Optimizing LandGEM model parameters using a machine learning method to improve the accuracy of landfill methane gas generation estimates in the United States.

Municipal solid waste (MSW) landfills significantly contribute to global methane gas production, underscoring the critical need for accurate emission gas estimation within an effective gas management strategy. While first-order models such as LandGEM are essential for estimating gas emissions, their lack of accuracy has spurred numerous studies to enhance core parameters, specifically methane generation rate constant (k) and potential methane generation capacity (L₀). In this study, various machine learning models were used to generate modified LandGEM model parameters to reduce the error of methane gas estimations by the model. Using inverse modeling, we calculated k-inverse values based on methane generation data from gas collection systems and their efficiencies.

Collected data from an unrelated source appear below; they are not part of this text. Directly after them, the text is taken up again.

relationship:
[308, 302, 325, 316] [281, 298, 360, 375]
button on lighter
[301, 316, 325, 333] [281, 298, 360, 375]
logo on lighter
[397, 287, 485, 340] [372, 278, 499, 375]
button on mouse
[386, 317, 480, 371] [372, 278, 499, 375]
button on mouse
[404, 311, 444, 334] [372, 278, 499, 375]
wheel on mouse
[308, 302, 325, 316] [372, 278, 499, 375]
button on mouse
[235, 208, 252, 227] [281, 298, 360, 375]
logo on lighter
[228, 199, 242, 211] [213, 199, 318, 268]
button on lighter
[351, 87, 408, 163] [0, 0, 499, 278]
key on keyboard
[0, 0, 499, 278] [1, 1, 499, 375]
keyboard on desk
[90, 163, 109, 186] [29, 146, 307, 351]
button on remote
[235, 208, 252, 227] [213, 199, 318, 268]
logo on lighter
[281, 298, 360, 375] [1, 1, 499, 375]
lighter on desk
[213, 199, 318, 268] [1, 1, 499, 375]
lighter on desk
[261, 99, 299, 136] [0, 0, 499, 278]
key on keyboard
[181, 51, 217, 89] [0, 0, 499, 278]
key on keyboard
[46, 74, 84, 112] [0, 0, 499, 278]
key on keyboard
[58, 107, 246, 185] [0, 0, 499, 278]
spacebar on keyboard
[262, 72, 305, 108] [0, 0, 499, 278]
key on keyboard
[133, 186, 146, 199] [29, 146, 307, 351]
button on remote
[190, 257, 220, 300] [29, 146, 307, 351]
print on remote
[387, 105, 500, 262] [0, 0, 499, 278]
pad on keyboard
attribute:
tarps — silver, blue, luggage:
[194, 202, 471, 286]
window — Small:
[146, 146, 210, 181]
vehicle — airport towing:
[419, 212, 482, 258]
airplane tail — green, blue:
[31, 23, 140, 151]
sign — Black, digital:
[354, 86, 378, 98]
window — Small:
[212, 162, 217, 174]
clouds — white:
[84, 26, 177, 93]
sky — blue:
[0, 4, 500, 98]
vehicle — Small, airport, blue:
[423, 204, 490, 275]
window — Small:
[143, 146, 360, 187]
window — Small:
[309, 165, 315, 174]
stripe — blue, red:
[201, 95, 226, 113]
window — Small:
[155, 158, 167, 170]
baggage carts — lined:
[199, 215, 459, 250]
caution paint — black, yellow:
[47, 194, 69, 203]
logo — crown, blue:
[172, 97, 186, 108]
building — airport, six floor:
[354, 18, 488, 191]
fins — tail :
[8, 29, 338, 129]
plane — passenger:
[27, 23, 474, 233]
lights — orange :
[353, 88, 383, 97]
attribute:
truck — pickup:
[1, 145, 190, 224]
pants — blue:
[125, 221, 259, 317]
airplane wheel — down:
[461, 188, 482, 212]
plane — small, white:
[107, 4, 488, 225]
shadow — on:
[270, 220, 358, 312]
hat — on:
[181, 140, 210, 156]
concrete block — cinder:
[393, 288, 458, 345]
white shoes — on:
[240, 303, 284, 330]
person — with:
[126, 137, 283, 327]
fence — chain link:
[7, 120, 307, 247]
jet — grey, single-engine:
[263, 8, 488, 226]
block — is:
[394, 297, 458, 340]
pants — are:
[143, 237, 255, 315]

A dataset was then created, incorporating average annual precipitation as an independent variable and k-inverse as a dependent variable. After training various machine learning models, including the k-nearest neighbors (KNN) algorithm, we achieved the best correlation coefficient (R²) of 0.62 between k-inverse (derived through inverse modeling) and k-predicted (from the machine learning model) values. Despite the low R², the KNN model's methane generation predictions were significantly more accurate than the Inventory and CAA defaults of the LandGEM model. The 54% and 84% error reductions for Inventory and CAA default parameter values of the LandGEM model were achieved, respectively. This study highlights the potential of machine learning models to predict methane generation in landfills more accurately than LandGEM software, thereby enhancing the effectiveness of policies and strategies to manage landfill emissions.